The 2nd issue is action. Once you have a focus, then what do you do? That is where people need to be taught not only concrete money management skills but also how to access information on Money and finances. Everyone learns differently and at their own pace, so finding the right fit for financial education can be an intimidating task for some folks. That is where you ( readers of this blog) can be of tremendous help in guiding people. (Rant- I have found some of the blogs are not as helpful as they could be to "newbies". People should not be put down because they did not spend their past 20 years saving every penny or investing in index funds etc.) If you have an opportunity be a guide for someone.

Well, I am off my soapbox now, thanks for listening

- JJ

I can't balance a checkbook either. I never felt the need to learn. I've always simply kept $1000 extra in my checking account, made sure that at the end of the month there were no false charges, and the balance seems "within a couple of hundred dollars to being right" (just eyeballing it). If the banks' computers can't do basic math I've probably lost a few dollars.

I realize the statement was meant to be a general lack of financial education, but let's not take it too literally. Balancing a checkbook is hardly a necessary skill to be very successful managing your money.

Rather than a matter of difficulty, it is a matter of desire. Most are simply bored by it. They would rather be doing anything else. Rather than focus on budgeting which is boring, focus on net worth and profit and loss which are exciting. Focus on goals and progress towards them. Know the difference between a task and a goal. A task is drudgery relieved to be over. A goal is pleasure enjoyed to strive for.

they probably make more than they normally spend so budgeting the books doesn't take presidence. I have a budget, but don't balance my checkbook in the conventional sense.
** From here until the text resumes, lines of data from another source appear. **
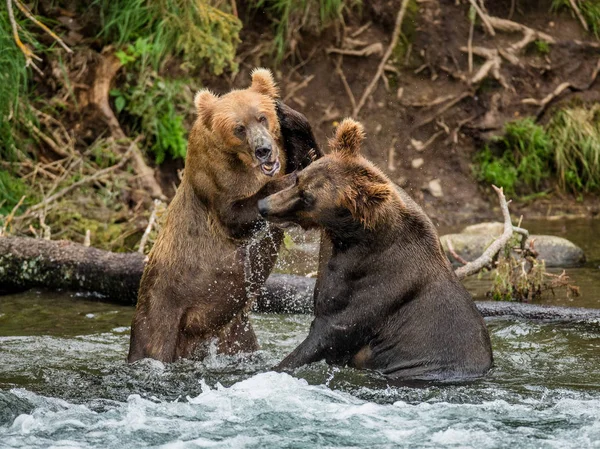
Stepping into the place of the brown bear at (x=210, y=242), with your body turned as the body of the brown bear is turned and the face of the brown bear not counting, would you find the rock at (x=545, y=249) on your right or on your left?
on your left

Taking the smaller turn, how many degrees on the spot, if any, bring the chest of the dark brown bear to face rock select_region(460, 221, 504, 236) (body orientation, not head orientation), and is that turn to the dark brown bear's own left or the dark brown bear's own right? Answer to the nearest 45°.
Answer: approximately 90° to the dark brown bear's own right

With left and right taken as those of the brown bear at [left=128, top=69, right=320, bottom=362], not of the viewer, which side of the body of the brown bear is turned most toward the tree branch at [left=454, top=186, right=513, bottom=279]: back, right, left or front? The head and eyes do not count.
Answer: left

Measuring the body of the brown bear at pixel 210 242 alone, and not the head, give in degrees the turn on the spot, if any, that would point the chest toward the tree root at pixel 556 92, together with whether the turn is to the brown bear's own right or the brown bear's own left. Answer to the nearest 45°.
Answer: approximately 90° to the brown bear's own left

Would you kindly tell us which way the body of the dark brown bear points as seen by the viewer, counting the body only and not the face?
to the viewer's left

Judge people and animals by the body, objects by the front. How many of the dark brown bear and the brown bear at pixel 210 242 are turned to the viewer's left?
1

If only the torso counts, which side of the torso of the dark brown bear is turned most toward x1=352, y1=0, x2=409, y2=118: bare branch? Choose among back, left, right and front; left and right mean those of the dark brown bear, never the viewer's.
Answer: right

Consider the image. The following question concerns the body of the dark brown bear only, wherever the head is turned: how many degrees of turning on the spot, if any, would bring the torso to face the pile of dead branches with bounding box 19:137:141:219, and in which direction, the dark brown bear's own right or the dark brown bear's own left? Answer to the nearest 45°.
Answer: approximately 45° to the dark brown bear's own right

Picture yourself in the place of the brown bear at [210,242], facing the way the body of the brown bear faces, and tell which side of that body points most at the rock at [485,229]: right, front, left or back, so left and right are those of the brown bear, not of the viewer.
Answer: left

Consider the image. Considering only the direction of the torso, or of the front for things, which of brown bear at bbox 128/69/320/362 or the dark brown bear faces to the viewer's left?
the dark brown bear

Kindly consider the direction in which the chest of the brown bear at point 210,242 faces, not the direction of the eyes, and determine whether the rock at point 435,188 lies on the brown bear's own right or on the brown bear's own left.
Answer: on the brown bear's own left
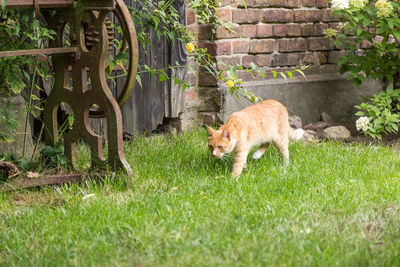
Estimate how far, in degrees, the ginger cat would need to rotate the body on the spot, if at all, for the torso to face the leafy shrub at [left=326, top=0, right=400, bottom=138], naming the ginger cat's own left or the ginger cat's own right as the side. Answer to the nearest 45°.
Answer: approximately 180°

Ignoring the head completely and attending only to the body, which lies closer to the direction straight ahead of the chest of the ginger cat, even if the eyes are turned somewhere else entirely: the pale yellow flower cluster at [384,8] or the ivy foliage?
the ivy foliage

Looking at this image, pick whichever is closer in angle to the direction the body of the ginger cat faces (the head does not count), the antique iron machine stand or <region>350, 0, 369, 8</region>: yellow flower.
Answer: the antique iron machine stand

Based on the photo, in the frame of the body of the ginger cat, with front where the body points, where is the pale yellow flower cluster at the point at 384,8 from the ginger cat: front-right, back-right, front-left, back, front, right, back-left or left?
back

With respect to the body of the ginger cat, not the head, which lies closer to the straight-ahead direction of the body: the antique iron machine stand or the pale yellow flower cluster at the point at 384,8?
the antique iron machine stand

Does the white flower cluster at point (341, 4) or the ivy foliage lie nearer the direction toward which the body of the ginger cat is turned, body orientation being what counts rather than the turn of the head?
the ivy foliage

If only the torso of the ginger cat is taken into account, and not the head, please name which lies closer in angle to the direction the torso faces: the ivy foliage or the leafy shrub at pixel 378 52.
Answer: the ivy foliage

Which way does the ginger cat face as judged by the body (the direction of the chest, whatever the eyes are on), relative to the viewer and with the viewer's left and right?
facing the viewer and to the left of the viewer

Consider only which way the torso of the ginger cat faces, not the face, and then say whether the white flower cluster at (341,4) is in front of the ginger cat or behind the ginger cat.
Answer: behind

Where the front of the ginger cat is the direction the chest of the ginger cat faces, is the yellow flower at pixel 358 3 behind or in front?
behind

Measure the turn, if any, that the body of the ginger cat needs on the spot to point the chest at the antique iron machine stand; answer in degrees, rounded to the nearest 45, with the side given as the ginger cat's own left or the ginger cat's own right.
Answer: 0° — it already faces it

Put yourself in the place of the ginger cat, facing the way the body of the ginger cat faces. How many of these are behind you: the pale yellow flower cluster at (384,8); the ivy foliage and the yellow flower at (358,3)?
2
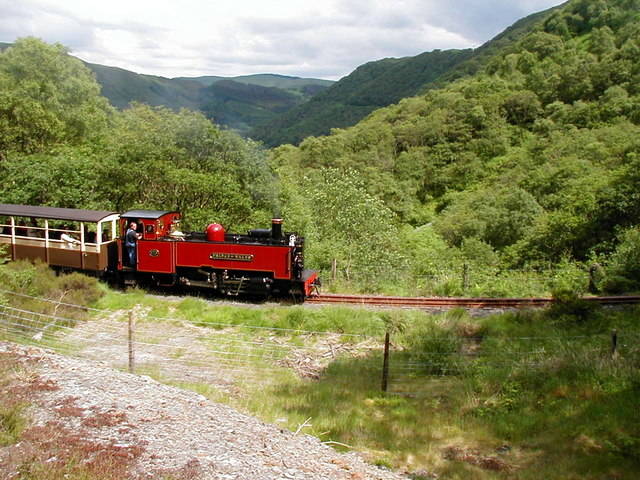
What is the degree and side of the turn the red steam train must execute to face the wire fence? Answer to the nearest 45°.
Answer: approximately 90° to its right

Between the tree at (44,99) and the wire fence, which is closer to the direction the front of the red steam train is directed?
the wire fence

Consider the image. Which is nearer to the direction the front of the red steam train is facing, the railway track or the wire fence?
the railway track

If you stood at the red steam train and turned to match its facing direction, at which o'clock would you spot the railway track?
The railway track is roughly at 1 o'clock from the red steam train.

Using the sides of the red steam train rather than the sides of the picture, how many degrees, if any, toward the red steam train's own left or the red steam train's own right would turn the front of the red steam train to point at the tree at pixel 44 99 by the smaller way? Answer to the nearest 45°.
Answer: approximately 90° to the red steam train's own left

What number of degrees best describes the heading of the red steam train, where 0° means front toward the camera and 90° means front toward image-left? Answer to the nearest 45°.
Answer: approximately 270°

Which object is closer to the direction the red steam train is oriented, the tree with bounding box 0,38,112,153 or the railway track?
the railway track
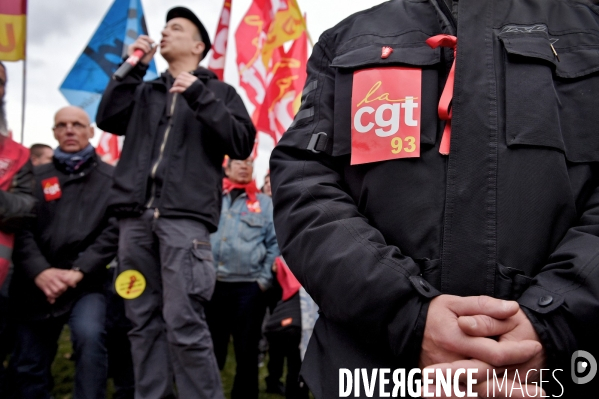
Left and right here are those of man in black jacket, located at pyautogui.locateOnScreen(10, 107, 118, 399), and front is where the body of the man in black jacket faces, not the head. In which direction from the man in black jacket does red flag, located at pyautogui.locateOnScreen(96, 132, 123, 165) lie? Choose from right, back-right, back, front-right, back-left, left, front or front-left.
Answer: back

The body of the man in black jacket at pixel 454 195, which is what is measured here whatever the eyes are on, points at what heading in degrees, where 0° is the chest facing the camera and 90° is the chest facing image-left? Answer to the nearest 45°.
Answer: approximately 0°

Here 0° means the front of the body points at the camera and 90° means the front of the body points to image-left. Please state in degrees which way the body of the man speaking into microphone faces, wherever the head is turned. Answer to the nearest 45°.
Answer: approximately 45°

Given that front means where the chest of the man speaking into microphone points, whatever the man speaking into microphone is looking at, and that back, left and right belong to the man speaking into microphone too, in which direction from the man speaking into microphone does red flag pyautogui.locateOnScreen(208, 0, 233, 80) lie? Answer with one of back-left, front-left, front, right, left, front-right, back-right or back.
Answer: back-right

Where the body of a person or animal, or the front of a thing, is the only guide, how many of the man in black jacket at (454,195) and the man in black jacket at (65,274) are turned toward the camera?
2

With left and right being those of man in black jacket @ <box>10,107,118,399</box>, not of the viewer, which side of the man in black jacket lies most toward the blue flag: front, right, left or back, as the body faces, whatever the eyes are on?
back

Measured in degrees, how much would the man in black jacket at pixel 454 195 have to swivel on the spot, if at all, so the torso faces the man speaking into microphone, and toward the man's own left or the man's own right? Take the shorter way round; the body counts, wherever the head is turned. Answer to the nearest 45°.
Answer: approximately 135° to the man's own right

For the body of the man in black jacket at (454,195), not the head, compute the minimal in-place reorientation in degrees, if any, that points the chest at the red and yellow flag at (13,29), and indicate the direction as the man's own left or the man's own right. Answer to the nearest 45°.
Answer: approximately 135° to the man's own right

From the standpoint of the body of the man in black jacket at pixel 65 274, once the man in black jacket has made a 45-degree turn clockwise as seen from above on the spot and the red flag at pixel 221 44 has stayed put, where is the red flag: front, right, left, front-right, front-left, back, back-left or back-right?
back
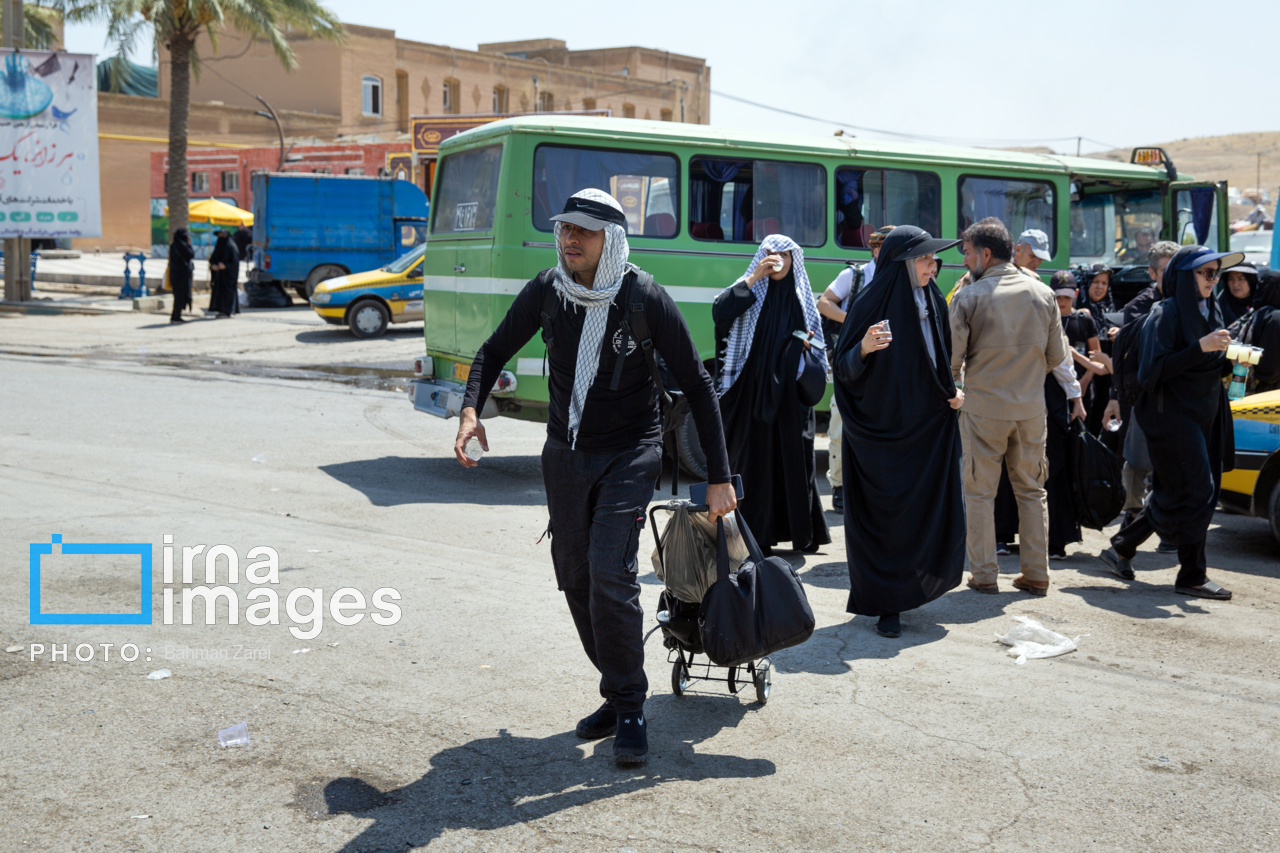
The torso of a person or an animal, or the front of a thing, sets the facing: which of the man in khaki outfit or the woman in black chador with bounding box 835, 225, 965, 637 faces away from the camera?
the man in khaki outfit

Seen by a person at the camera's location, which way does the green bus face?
facing away from the viewer and to the right of the viewer

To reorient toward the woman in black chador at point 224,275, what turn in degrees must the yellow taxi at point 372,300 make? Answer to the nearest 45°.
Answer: approximately 45° to its right

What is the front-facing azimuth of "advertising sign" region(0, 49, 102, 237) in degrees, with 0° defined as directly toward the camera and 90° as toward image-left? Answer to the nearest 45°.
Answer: approximately 0°

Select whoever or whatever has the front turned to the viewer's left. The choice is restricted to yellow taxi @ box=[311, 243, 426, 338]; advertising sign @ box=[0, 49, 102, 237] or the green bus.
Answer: the yellow taxi

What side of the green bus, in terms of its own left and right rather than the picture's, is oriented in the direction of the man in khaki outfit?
right

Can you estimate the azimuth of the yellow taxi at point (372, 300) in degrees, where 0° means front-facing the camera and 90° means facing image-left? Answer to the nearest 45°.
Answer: approximately 90°

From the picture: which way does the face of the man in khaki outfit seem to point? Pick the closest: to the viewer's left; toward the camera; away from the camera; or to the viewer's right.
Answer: to the viewer's left

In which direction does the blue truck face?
to the viewer's right
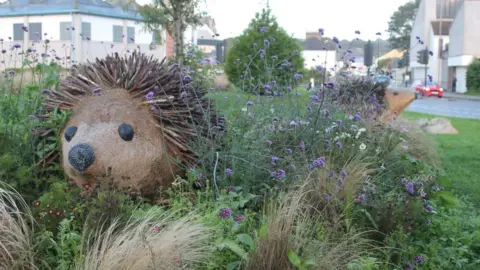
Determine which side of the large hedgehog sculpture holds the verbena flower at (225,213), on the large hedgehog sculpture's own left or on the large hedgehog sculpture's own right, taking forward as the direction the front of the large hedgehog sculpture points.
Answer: on the large hedgehog sculpture's own left

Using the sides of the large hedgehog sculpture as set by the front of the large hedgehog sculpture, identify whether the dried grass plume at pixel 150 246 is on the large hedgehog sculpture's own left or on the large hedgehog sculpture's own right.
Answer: on the large hedgehog sculpture's own left

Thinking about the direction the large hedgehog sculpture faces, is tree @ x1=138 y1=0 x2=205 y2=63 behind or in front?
behind

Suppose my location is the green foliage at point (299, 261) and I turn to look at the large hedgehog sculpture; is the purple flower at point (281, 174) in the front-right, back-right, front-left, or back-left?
front-right

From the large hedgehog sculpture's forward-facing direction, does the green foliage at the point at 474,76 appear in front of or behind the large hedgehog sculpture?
behind

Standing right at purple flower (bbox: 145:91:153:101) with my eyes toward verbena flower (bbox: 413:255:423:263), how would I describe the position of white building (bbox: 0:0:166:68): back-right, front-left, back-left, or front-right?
back-left

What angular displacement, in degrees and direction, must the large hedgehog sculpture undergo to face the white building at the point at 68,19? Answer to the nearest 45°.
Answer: approximately 135° to its right

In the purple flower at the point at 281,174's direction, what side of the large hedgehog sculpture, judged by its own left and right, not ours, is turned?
left

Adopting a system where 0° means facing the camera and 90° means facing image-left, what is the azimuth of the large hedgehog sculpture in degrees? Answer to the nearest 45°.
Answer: approximately 45°

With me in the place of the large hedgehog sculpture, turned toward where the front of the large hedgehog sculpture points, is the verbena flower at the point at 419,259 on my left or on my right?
on my left

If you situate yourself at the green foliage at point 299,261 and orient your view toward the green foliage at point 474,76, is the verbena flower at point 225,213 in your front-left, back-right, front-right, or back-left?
front-left

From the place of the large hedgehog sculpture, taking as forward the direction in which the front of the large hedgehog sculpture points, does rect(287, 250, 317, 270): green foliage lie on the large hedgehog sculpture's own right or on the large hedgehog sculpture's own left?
on the large hedgehog sculpture's own left

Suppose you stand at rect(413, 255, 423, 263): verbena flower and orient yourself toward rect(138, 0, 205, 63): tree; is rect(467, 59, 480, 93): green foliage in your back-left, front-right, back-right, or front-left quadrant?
front-right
FMF keeps repeating the canard that intelligence is not linked with new worth in spite of evidence on his own web site that this isn't true. While the correlation may not be perfectly linear, there's no question that income and net worth are related. Indeed, the most recent Survey of Consumer Finances by the Federal Reserve Board makes that clear. Thus, if
income and intelligence are related, intelligence and net worth must perforce be related as well.

I manage all our family finances (I know where everything goes literally to a dollar), but I don't know how to balance a check book, either. I didn;t know it needed to be balanced.

For the most part, I manage the family finances, although my wife and I are both involved in every major decision. My wife balances the checkbook, though.

For the record, it's not very hard to do. You look at your statement from the bank, compare it to your checkbook balance and account for any outstanding checks. If the bank says you have $500 in your checking account and you show you have $200 and you have $300 in outstanding checks that haven't cleared yet, then your checkbook is balanced. Piece of cake.

I think you'll find that education and money knowledge aren't as linked as most people would think. I recently read a study about the amount of teenagers in debt which suggested money education should be a part of high school, and after working in the debt industry, I begin to agree that education on money could result in better consumer spending habits and money management.

Managing money is not that complicated and every one can easily learn how to do it. All you need is to pay attention to your budget. It that simple.